Yesterday, TikTok announced that it has launched new tools that it says will help creators better attribute original creators, including a tool that enables users to tag creators in the video’s caption, rather than just in the comments or description.
The idea is simple. TikTok users, when uploading a video, can tap the “Videos” button to give credit to another video on the site. The user will be free to select any video with the same sound or videos that the user liked, favorited or posted.
This process also works on videos already uploaded, simply by editing the video and going through the same motions as normal.
Once completed, the other video will be added as a mention in the video’s caption, giving the attribution a prominent place when compared to the description or comments.
In addition to providing the new tool, TikTok said that they will be providing additional prompts to encourage users to attribute original creators and education pop-ups that will explain the importance of attribution.
The move comes as part of a broader push for TikTok to create a “culture of credit”. Back in February, the company posted a guide on how to provide attribution on TikTok. This included text and video guides on why attribution is important, when to give credit to others and how to locate originators.

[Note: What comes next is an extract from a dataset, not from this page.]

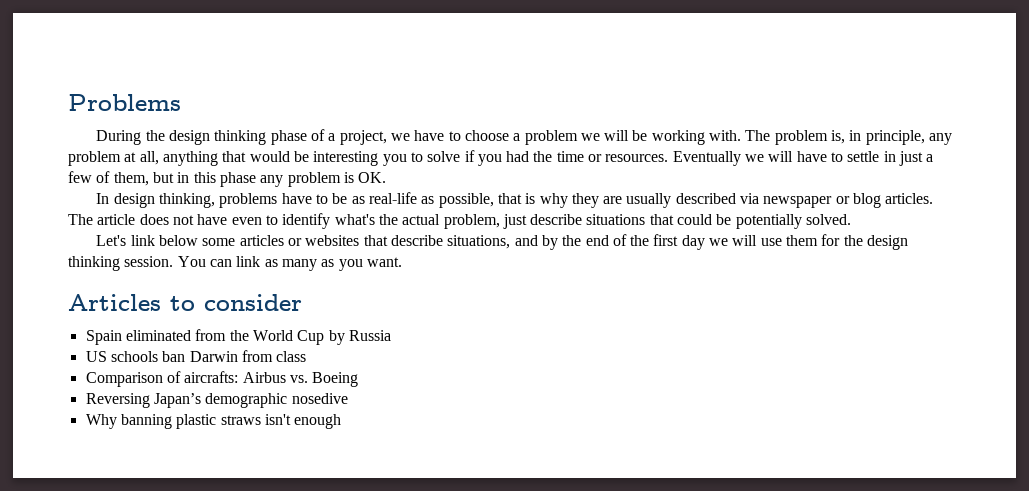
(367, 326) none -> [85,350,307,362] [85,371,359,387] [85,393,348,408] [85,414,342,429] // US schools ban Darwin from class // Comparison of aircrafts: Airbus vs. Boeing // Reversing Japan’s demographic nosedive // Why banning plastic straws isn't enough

However, the series also noted some of the various challenges with attribution on TikTok, in particular trying to determine who the originator of a trend that is already extremely popular. TikTok encouraged users to try and do their best, but acknowledged that their suggestions were far from foolproof.

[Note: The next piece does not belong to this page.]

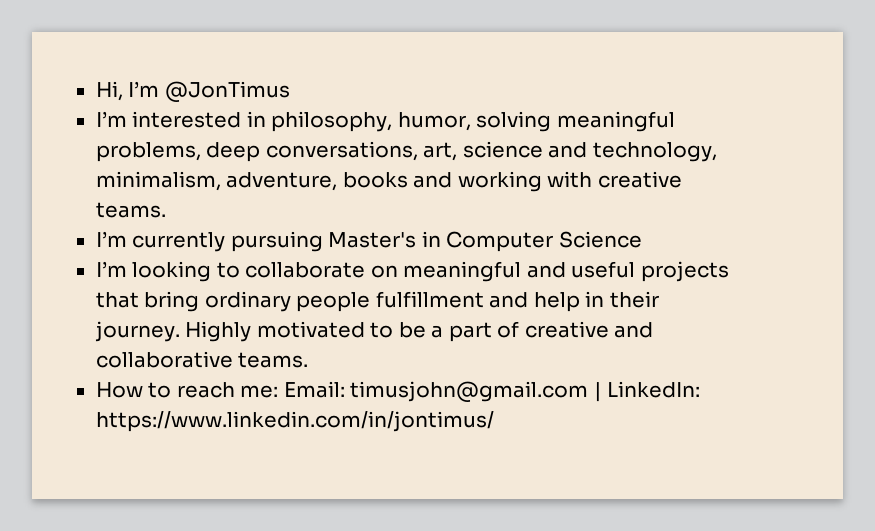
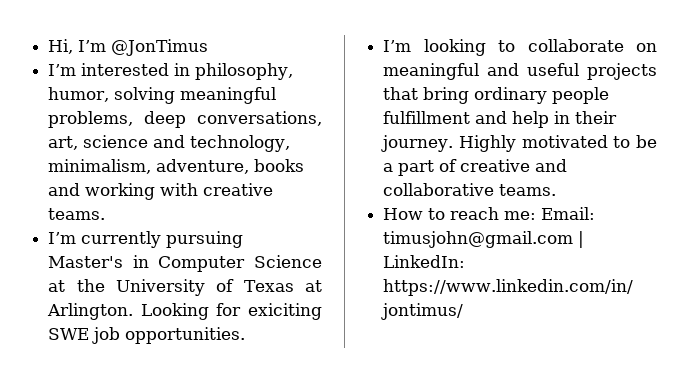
(642, 239) none -> [48,279,323,296] [47,303,322,320] [48,327,246,344] at the University of Texas at Arlington. Looking for exiciting SWE job opportunities.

This move puts TikTok in an unusual position. The company is clearly trying to steer its user base toward normalizing attribution. However, it’s doing so in a way that is unique to any social media platform that came before it.
Creating a Culture of Credit
Attribution standards and methods typically come about in one of two ways:
- Top Down – Here, some central authority establishes the standards that they want to see used and expect users to follow it. This is largely the approach that Facebook has taken with its heavy use of “Share” buttons and baked-in attribution tools.

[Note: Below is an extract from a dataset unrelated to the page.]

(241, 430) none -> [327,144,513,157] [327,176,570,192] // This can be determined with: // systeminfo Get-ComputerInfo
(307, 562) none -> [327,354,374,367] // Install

- Bottom Up – Here, users set the citation standards and norms and the centralized authority simply codifies them into the technology. This is what happened with Twitter, especially during the early years.
TikTok, however, is taking something of a hybrid approach. Their earlier guide on attribution mentions the use of tags that say DC, for Dance Credit, or MC, for Music Credit. These approaches were very much a “bottom up” standard, with users creating them and TikTok codifying them in their official guides.
However, the new tagging system, in particular with its popups encouraging attribution, is very much a “top down” approach. In fact, it’s entire “culture of credit” is a top-down approach to this problem, trying to change the norms on TikTok through a combination of communication and tools.
Why TikTok is ramping up these efforts now is likely tied, at least somewhat, to recent criticisms that the site is mishandling its most important creators. Unlike other sites, such as YouTube, which pays a percentage of earnings, TikTok pays creators from a flat Creator Fund. This means that, as TikTok grows, each view becomes worth less and less.
By pushing citation and attribution, TikTok is trying to put more attention on its originators, the small number of valuable creators that start the trends the site has become known for. By improving attribution, TikTok likely aims to keep those creators happier and more likely to both stay with the site and invest time into it.
This doesn’t make the move a bad thing. Ostensibly, improving attribution on TikTok literally helps everyone from originators to users to TikTok itself. The timing is interesting, even if the intentions are good.
Still, that timing may hinder the adoption of these norms, as trust of TikTok itself is relatively low with many users. That makes the future acceptance of these norms less certain, especially among users that are already jaded.
To be clear, this move by TikTok is a very positive one. Adding new tools for attribution and citation is always a positive thing and the way TikTok added it is elegant and, when combined with the prompts, could go a long way to creating that culture of credit they want to form.
Furthermore, creating a culture of credit and attribution is a truly noble task. It’s one that helps support the creators that put the time, energy and resources into creating original content. While TikTok may be best known for its widely copied trends, a stronger culture of citation can help reward those that start them.
What is interesting to me about the story is that, for nearly all of its history, TikTok has been largely fine letting the users determine citation standards and methods. It’s only been within recent months that it’s taken this high level of interest in the issue.
Whether it feels the social norms haven’t progress fast enough or far enough, or they are simply seeking to improve relationships with creators, they are taking a very heavy interest in the subject now.
TikTok isn’t looking to enforce citation standards strongly, at least not at this time, but they are pushing strongly to change the culture around the issue.
How successful they are will depend heavily on TikTok users themselves and how quickly they do or do not embrace this new culture of credit.